Chamo-me Inês, tenho 35 anos, portuguesa de gema, vivo para o luxo e o desejo sem limites. Acabei de voltar de uma noite que ainda me faz tremer. Estava no Four Seasons de Lisboa, aquele hotel 5 estrelas com vista para o Tejo. O ar cheirava a jasmim da noite portuguesa, quente e húmido, misturado com o perfume Creed Aventus dele. Stéphane, 38 anos, executivo francês, alto, olhos maliciosos. Encontrámo-nos no bar privativo, depois do meu jet privado aterrava no Algarve mais cedo. Brindámos com espumante chilled, bolhas cremosas no palato, pétalas de rosa flutuando no copo.
Trabalhava até tarde no lobby, ele também, laptop aberto. Sozinhos, piadas fluem. ‘Se estivesses sozinha, despias-te para trabalhar?’, digo eu, rindo. Ele ri alto, olhos fixos nos meus. Uma semana depois, mesma cena. Chama-me à suite. ‘Não estou nua no meu quarto’, brinca ele. Eu aproximo-me, vinho nos lábios. ‘Sabes, o meu amante só vê política na TV. Mas eu? Eu sei divertir-me. Comprei brinquedos para um fim-de-semana sem tabus.’ Ele cora, mas o volume nas calças trai.

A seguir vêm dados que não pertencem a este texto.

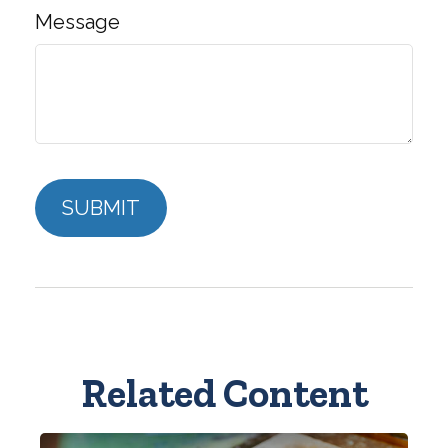
Message
Related Content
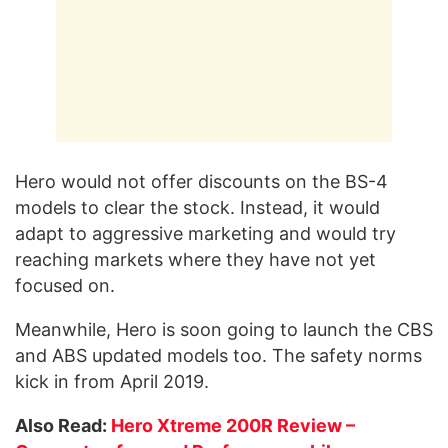
Hero would not offer discounts on the BS-4
models to clear the stock. Instead, it would
adapt to aggressive marketing and would try
reaching markets where they have not yet
focused on.
Meanwhile, Hero is soon going to launch the CBS
and ABS updated models too. The safety norms
kick in from April 2019.
Also Read:
Hero Xtreme 200R Review –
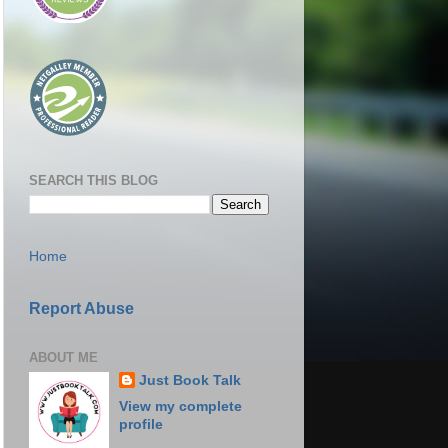
SEARCH THIS BLOG
Home
Report Abuse
ABOUT ME
Just Book Talk
View my complete
profile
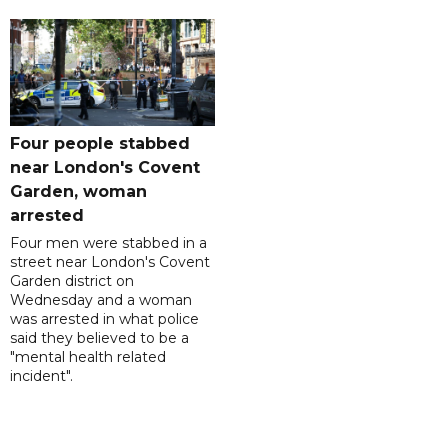
Four people stabbed
near London's Covent
Garden, woman
arrested
Four men were stabbed in a
street near London's Covent
Garden district on
Wednesday and a woman
was arrested in what police
said they believed to be a
"mental health related
incident".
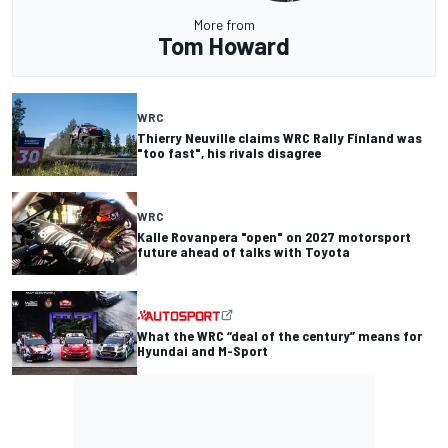
More from
Tom Howard
WRC
Thierry Neuville claims WRC Rally Finland was
"too fast", his rivals disagree
WRC
Kalle Rovanpera "open" on 2027 motorsport
future ahead of talks with Toyota
What the WRC “deal of the century” means for
Hyundai and M-Sport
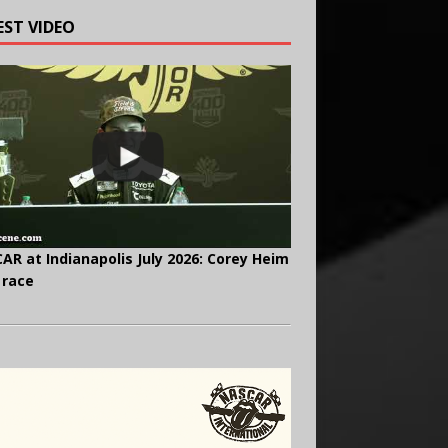
EST VIDEO
AR at Indianapolis July 2026: Corey Heim
 race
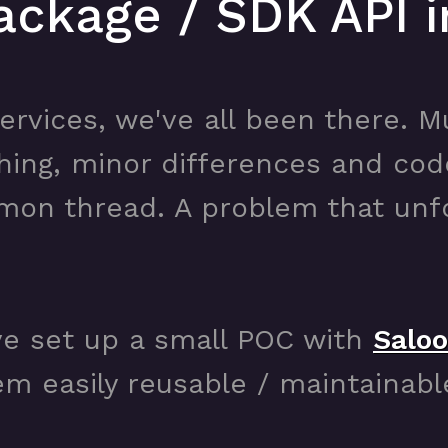
ackage / SDK API i
ervices, we've all been there. Mu
hing, minor differences and co
mon thread. A problem that unfo
ve set up a small POC with
Salo
m easily reusable / maintainabl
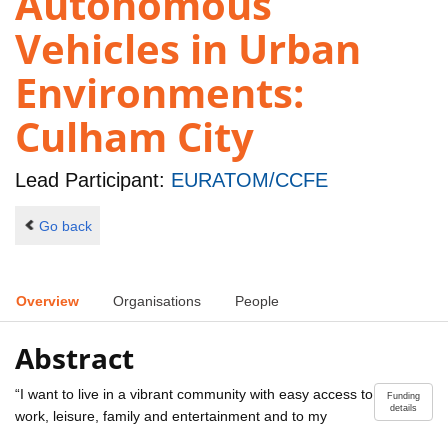
Autonomous
Vehicles in Urban
Environments:
Culham City
Lead Participant:
EURATOM/CCFE
Go back
Overview
Organisations
People
Abstract
“I want to live in a vibrant community with easy access to
Funding
details
work, leisure, family and entertainment and to my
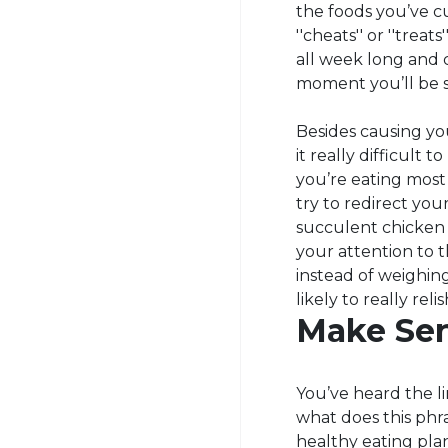
the foods you’ve cu
''cheats'' or ''trea
all week long and c
moment you’ll be s
Besides causing you
it really difficult
you’re eating most 
try to redirect your
succulent chicken b
your attention to 
instead of weighing
likely to really rel
Make Sen
You’ve heard the l
what does this phr
healthy eating pla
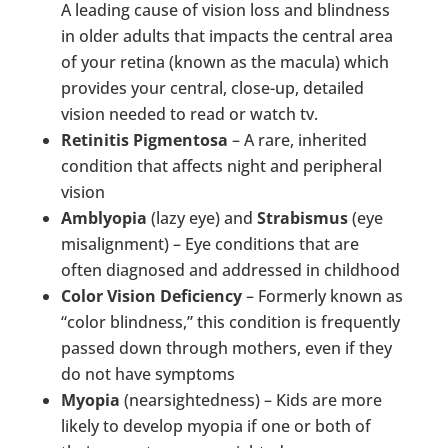
A leading cause of vision loss and blindness
in older adults that impacts the central area
of your retina (known as the macula) which
provides your central, close-up, detailed
vision needed to read or watch tv.
Retinitis Pigmentosa
– A rare, inherited
condition that affects night and peripheral
vision
Amblyopia
(lazy eye) and
Strabismus
(eye
misalignment) – Eye conditions that are
often diagnosed and addressed in childhood
Color Vision Deficiency
– Formerly known as
“color blindness,” this condition is frequently
passed down through mothers, even if they
do not have symptoms
Myopia
(nearsightedness) – Kids are more
likely to develop myopia if one or both of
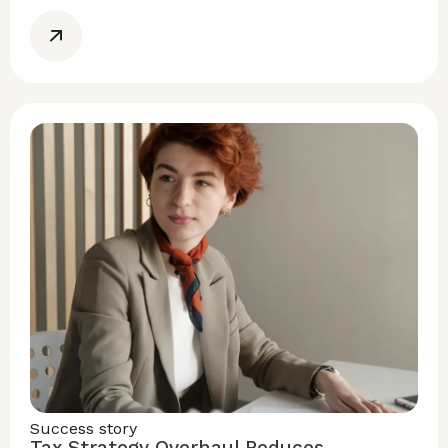
Success story
Tax Strategy Overhaul Reduces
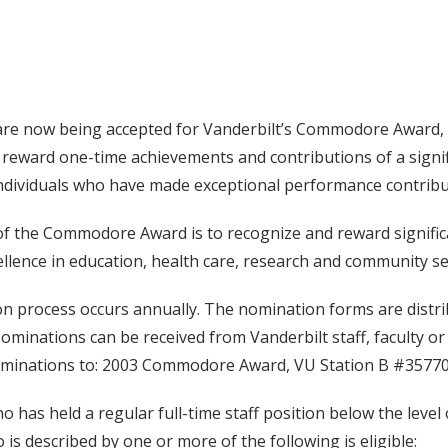
re now being accepted for Vanderbilt’s Commodore Award, p
reward one-time achievements and contributions of a signif
ndividuals who have made exceptional performance contribut
 the Commodore Award is to recognize and reward significan
ellence in education, health care, research and community se
 process occurs annually. The nomination forms are distrib
ominations can be received from Vanderbilt staff, faculty o
ominations to: 2003 Commodore Award, VU Station B #357700
 has held a regular full-time staff position below the level 
 is described by one or more of the following is eligible:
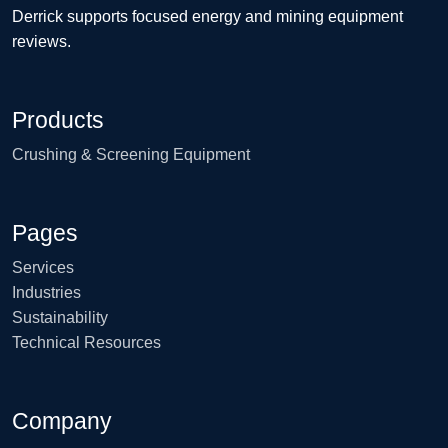
Derrick supports focused energy and mining equipment
reviews.
Products
Crushing & Screening Equipment
Pages
Services
Industries
Sustainability
Technical Resources
Company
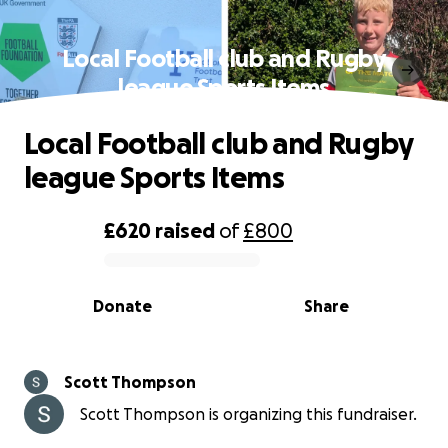
Local Football club and Rugby
league Sports Items
Local Football club and Rugby
league Sports Items
£620
raised
of
£800
0% complete
Donate
Share
Scott Thompson
Scott Thompson is organizing this fundraiser.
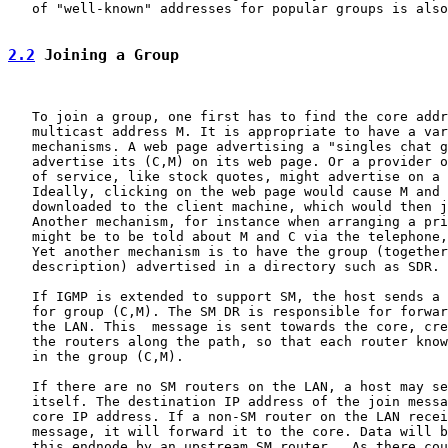
   of "well-known" addresses for popular groups is also
2.2
 Joining a Group
   To join a group, one first has to find the core addr
   multicast address M. It is appropriate to have a var
   mechanisms. A web page advertising a "singles chat g
   advertise its (C,M) on its web page. Or a provider o
   of service, like stock quotes, might advertise on a 
   Ideally, clicking on the web page would cause M and 
   downloaded to the client machine, which would then j
   Another mechanism, for instance when arranging a pri
   might be to be told about M and C via the telephone,
   Yet another mechanism is to have the group (together
   description) advertised in a directory such as SDR.

   If IGMP is extended to support SM, the host sends a 
   for group (C,M). The SM DR is responsible for forwar
   the LAN. This  message is sent towards the core, cre
   the routers along the path, so that each router know
   in the group (C,M).

   If there are no SM routers on the LAN, a host may se
   itself. The destination IP address of the join messa
   core IP address. If a non-SM router on the LAN recei
   message, it will forward it to the core. Data will b
   this endnode by an upstream SM router.  As there cou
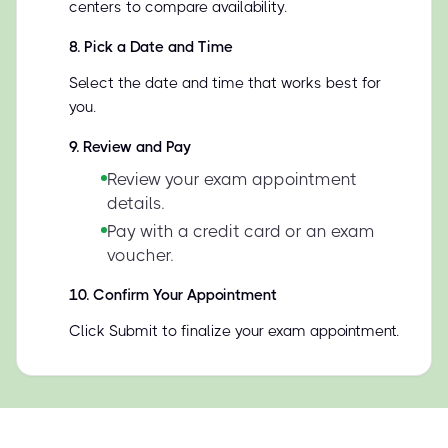
centers to compare availability.
8
.
Pick a Date and Time
Select the date and time that works best for
you.
9
.
Review and Pay
Review your exam appointment
details.
Pay with a credit card or an exam
voucher.
10
.
Confirm Your Appointment
Click Submit to finalize your exam appointment.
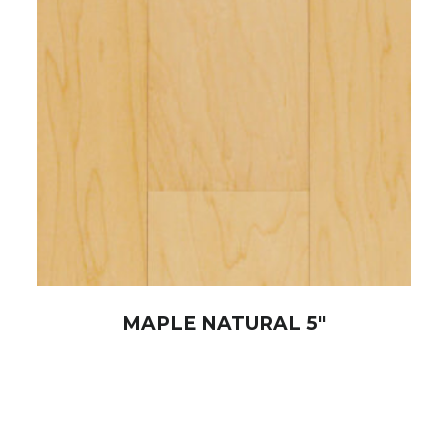
MAPLE NATURAL 5″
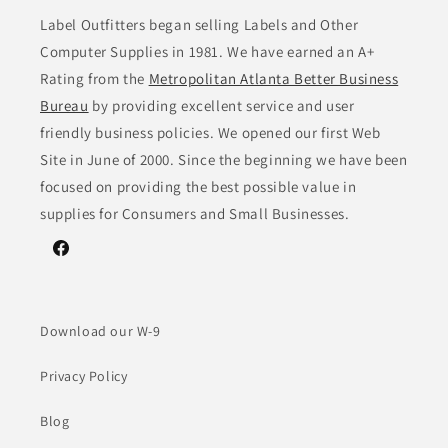
Label Outfitters began selling Labels and Other
Computer Supplies in 1981. We have earned an A+
Rating from the
Metropolitan Atlanta Better Business
Bureau
by providing excellent service and user
friendly business policies. We opened our first Web
Site in June of 2000. Since the beginning we have been
focused on providing the best possible value in
supplies for Consumers and Small Businesses.
Facebook
Download our W-9
Privacy Policy
Blog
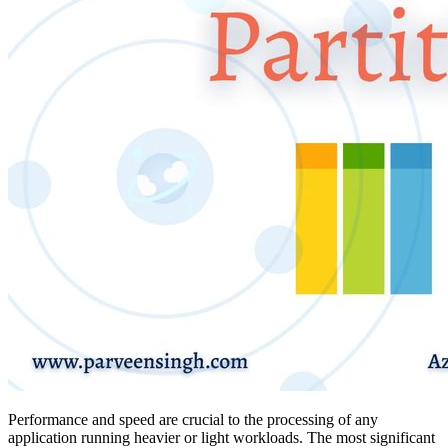
Performance and speed are crucial to the processing of any
application running heavier or light workloads. The most significant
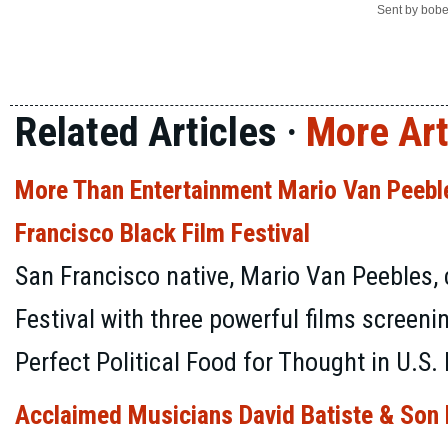
Sent by
bobe
Related Articles ·
More Art
More Than Entertainment Mario Van Peeble
Francisco Black Film Festival
San Francisco native, Mario Van Peebles,
Festival with three powerful films screeni
Perfect Political Food for Thought in U.S. 
Acclaimed Musicians David Batiste & Son D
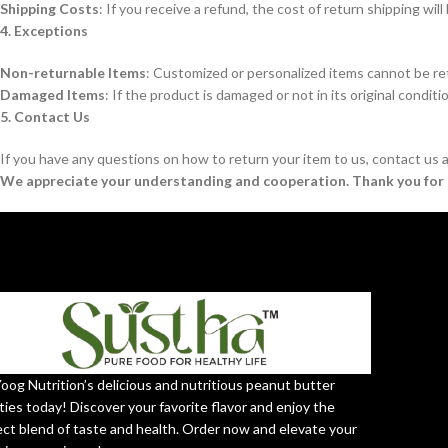
Shipping Costs
: If you receive a refund, the cost of return shipping wi
4. Exceptions
Non-returnable Items
: Customized or personalized items cannot be re
Damaged Items
: If the product is damaged or not in its original conditi
5. Contact Us
If you have any questions on how to return your item to us, contact us 
We appreciate your understanding and cooperation. Thank you for 
Yoog Nutrition’s delicious and nutritious peanut butter
ties today! Discover your favorite flavor and enjoy the
ect blend of taste and health. Order now and elevate your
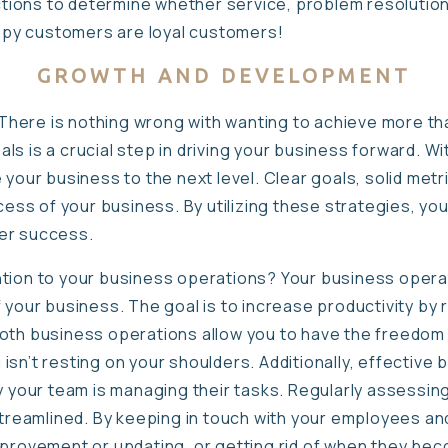
ions to determine whether service, problem resolution
py customers are loyal customers!
GROWTH AND DEVELOPMENT
There is nothing wrong with wanting to achieve more th
goals is a crucial step in driving your business forward. W
 your business to the next level. Clear goals, solid metr
cess of your business. By utilizing these strategies, you
er success.
tion to your business operations? Your business operati
 your business. The goal is to increase productivity by 
oth business operations allow you to have the freedom 
isn’t resting on your shoulders. Additionally, effective
ly your team is managing their tasks. Regularly assessin
 streamlined. By keeping in touch with your employees an
mprovement or updating, or getting rid of when they be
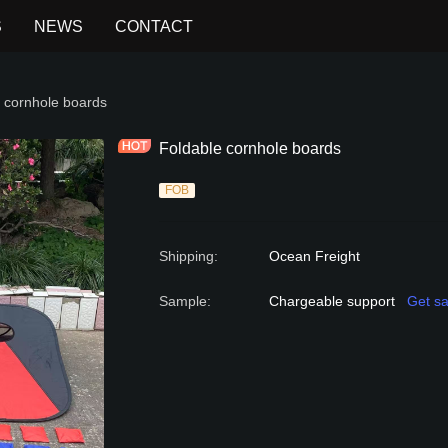
S
NEWS
CONTACT
 GAME
 cornhole boards
Foldable cornhole boards
FOB
Shipping
:
Ocean Freight
Sample
:
Chargeable support
Get s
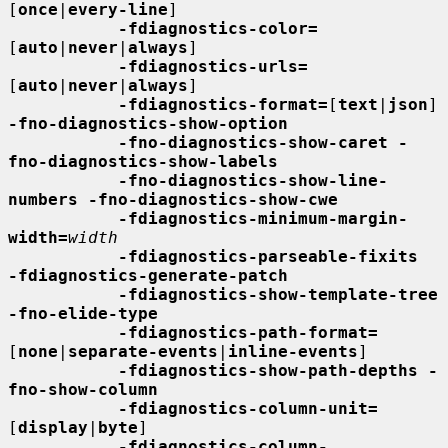
[
once
|
every-line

A Noite Quente no Bar Exclusivo
‘Desde os 20, os homens dizem que sou a melhor a chupar pila.’ Pausa. Ar pesado, calor da noite entra pela janela aberta. ‘Queres que te mostre como chupo?’ Ele hesita: ‘Porquê não?’ Coração acelera. Desabotoo a braguette devagar, tecido sedoso da cueca Armani roça a pele. Puxo a pila dele, grossa, veias pulsantes. Cheiro-a primeiro, base até glande, inspirando fundo. Hum, almíscar masculino misturado com sabonete de luxo, inebriante. ‘Que bom cheiro tem a tua pila, adoro.’ Olhos nos dele, começo a masturbar, língua nos lábios.
Lambo de cima a baixo, glande salgado, bolas lisas, raspadas. Chupo o glande como aspirador, vácuo perfeito, cinco minutos até engolir tudo, garganta profunda, sem engasgar. Ele geme: ‘Caralho, sabes chupar mesmo.’ ‘É boa a tua verga’, digo, batendo com a língua na pila, slap slap. Engulo as bolas uma a uma, sugando suave. Dedo na raia, ele abre as pernas. ‘Gostas de dedo no cu?’ Penetro devagar, próstata macia. Ele empurra: ‘Sim, fode-me o cu com o dedo.’
O Êxtase Cru na Suite Presidencial
Empurro-o na cama king size, lençóis de seda italiana fria na pele suada. Levanta as pernas, língua no cu, rimming voraz, círculos no ânus apertado, saliva escorrendo. ‘Adoro comer o cu de machos como tu.’ Masturbo forte, ele urra. ‘Avisas quando gozaste, quero provar.’ Duas minutos, ‘Vou gozar!’ Primeira jato no mármore da mesa, depois miro na boca, ele acaba na minha garganta. Engulo tudo, salgado, espesso, divino. Limpo os lábios, ainda ofegante.
Ele recupera, olhos vidrados. ‘Que chupada brutal, Inês. Nunca senti assim.’ Sorrio: ‘Da próxima, fodes-me no iate no Algarve, na villa privativa.’ Levanto-me, vestido de seda colado ao corpo, cheiro a sexo no ar. Saio para a noite lisboeta, coração pleno. Que privilégio, luxúria num palácio. Ainda sinto o teu gosto, Stéphane. Volta quando quiseres.